Research Activities, November-December 2013
Study of Asian Americans identifies subsets of socially disadvantaged workers at risk of poor mental health
A well-documented finding is that individuals of the highest socioeconomic status (SES) have better health, particularly mental health, than those at the bottom and all intermediary levels. Yet, there is increasing evidence from studies of racial/ethnic minorities and immigrants in the United States showing more complex links between SES and health. This is sometimes referred to as an "epidemiological paradox" (higher SES not associated with better health) or an "immigrant health paradox" (health-protective effect of being foreign-born despite lower SES than their U.S.-born counterparts).
In an effort to understand whether such a phenomenon exists in the fast-growing, heterogeneous Asian American population, researchers investigated the associations of nativity and occupational class with subjective health and 12-month mental disorders. They found that occupational class was not strongly associated with subjective health and mental disorder for Asian Americans, including immigrants.
Though they found an overall protective effect of being foreign-born for any mental disorder and anxiety, factors associated with migration and adaptation were independently associated with negative outcomes. For example, limited English proficiency was associated with all five outcomes studied (self-rated physical health, self-rated mental health, any 12-month mental disorder, any 12-month anxiety disorder and any 12-month depressive disorder). Material and psychosocial factors were associated with some outcomes—perceived financial need with self-rated physical and mental health, uninsurance with self-rated mental health and depression, social support, perceived discrimination, and acculturative stress with all or most mental health outcomes.
The researchers caution against using terms like "immigrant health paradox," which oversimplify complex patterns.

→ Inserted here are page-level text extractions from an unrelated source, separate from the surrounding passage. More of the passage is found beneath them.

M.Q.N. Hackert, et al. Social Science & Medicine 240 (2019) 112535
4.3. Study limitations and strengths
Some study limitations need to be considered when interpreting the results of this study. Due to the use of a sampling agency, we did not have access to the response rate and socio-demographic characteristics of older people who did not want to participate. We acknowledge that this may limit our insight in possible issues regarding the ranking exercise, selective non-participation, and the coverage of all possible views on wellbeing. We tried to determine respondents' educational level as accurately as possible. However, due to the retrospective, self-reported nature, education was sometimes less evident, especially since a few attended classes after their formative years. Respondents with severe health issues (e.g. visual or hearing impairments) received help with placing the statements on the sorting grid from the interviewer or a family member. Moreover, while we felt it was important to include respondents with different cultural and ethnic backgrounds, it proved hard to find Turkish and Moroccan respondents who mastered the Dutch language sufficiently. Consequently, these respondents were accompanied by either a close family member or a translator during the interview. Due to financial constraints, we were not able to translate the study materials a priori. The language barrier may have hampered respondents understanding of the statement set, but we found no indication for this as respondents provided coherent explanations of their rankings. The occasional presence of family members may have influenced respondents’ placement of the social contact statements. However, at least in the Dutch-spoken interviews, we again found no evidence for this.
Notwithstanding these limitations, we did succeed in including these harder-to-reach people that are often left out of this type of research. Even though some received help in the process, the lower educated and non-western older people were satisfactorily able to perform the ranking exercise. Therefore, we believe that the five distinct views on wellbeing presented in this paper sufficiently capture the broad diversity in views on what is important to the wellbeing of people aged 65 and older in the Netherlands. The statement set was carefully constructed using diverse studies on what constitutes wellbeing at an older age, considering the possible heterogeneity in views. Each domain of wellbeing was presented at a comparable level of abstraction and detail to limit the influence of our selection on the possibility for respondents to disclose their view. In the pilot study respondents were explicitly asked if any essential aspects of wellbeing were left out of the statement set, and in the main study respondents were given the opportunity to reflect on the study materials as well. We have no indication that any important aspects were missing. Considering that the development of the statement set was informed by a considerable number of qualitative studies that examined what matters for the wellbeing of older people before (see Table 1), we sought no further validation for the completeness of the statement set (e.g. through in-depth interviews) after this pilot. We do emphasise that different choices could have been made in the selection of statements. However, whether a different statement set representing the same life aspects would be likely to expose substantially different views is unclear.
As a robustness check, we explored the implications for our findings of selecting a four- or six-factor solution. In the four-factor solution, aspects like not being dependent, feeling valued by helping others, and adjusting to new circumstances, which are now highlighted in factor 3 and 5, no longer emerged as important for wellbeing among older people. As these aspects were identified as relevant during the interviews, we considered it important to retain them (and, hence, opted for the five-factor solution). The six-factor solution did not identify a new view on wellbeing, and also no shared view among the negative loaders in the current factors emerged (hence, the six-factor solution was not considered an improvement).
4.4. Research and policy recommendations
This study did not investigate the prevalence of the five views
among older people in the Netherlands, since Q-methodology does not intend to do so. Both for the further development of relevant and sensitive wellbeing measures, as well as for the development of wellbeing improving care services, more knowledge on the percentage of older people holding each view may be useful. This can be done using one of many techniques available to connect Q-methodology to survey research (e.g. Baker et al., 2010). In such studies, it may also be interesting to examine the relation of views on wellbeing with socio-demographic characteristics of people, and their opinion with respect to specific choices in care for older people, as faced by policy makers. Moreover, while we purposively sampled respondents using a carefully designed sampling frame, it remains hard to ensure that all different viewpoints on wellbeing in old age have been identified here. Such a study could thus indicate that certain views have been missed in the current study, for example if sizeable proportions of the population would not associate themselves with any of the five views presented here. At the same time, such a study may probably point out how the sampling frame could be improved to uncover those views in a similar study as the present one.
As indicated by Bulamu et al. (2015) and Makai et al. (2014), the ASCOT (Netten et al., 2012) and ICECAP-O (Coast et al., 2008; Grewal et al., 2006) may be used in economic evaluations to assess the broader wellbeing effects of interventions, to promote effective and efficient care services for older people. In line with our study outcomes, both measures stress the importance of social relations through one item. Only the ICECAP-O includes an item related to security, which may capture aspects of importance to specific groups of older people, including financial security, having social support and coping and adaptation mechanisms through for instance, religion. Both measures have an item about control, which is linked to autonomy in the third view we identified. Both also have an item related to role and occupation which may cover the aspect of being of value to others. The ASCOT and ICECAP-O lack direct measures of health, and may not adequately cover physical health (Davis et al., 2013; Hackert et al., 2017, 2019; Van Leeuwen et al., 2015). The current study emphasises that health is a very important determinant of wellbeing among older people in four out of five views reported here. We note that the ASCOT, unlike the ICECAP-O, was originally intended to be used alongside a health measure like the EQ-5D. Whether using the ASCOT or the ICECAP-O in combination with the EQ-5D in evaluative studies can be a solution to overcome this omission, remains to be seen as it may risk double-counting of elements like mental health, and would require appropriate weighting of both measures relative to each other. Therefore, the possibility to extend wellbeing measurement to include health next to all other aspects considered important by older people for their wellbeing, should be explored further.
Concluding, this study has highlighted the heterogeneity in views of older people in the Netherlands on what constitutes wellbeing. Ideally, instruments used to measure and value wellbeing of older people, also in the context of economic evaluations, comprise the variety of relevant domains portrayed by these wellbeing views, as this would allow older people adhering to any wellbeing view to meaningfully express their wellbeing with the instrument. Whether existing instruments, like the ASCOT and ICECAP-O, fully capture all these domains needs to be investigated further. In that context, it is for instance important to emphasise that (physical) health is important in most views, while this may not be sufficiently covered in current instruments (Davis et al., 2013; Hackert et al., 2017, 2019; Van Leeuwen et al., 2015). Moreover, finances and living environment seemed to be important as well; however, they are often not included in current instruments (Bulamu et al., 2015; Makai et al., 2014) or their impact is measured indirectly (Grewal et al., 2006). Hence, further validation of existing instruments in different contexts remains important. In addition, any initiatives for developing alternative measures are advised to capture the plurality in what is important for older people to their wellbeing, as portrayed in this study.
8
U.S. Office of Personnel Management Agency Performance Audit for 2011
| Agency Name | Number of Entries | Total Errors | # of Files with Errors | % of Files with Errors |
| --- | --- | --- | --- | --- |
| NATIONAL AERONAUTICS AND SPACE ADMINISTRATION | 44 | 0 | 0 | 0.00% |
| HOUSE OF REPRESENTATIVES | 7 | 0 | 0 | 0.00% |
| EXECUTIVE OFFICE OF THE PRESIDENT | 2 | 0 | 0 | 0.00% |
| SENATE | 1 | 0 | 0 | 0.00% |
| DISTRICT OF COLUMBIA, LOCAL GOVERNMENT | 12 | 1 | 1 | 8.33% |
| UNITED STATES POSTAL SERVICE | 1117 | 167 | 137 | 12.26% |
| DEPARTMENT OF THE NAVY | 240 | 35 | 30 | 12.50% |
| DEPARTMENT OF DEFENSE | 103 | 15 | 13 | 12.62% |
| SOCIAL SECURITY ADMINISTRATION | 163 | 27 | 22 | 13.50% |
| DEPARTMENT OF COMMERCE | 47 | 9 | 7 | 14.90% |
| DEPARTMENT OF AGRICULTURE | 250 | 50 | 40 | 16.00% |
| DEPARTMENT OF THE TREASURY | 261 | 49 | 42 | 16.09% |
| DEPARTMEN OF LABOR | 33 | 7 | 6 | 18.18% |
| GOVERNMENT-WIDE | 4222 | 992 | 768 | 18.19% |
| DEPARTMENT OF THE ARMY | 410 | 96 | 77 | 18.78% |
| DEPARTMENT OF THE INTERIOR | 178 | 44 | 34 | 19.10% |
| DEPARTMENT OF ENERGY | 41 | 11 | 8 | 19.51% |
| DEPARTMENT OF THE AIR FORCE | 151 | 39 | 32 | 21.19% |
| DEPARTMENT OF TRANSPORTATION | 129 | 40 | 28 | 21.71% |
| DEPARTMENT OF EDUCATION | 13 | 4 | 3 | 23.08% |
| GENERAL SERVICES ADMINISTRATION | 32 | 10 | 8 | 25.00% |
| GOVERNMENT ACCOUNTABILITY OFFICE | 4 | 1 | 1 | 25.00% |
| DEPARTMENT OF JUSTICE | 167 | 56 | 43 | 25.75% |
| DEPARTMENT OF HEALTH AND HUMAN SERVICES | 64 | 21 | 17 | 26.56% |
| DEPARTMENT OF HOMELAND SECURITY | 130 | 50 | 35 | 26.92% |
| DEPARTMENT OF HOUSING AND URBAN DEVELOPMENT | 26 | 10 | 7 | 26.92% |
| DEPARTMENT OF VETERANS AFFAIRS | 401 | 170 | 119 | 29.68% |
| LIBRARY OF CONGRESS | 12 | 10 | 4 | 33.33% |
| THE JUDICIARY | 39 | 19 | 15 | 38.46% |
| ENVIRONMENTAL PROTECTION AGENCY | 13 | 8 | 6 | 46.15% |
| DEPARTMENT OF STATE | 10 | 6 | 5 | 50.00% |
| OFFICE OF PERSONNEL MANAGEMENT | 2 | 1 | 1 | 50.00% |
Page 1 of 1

They conclude that their findings identify sub-groups of Asians at risk for worse mental health who might be targeted through culturally centered policies and programs to provide language, social, and health services and to promote health.
The findings were based on analysis of data from 1,530 Asian respondents in the labor force to the National Latino and Asian American Study of 2002–2003. The study was partially supported by AHRQ (T32 HS13853).
See "Does an immigrant health paradox exist among Asian Americans? Associations of nativity and occupational class with self-rated health and mental disorders," by Dolly A. John, Ph.D., A.B. de Castro, Ph.D., Diane P. Martin, Ph.D., Bonnie Duran, Ph.D., and David T. Takeuchi, Ph.D.in Social Science & Medicine 75, pp. 2085-2098, 2012.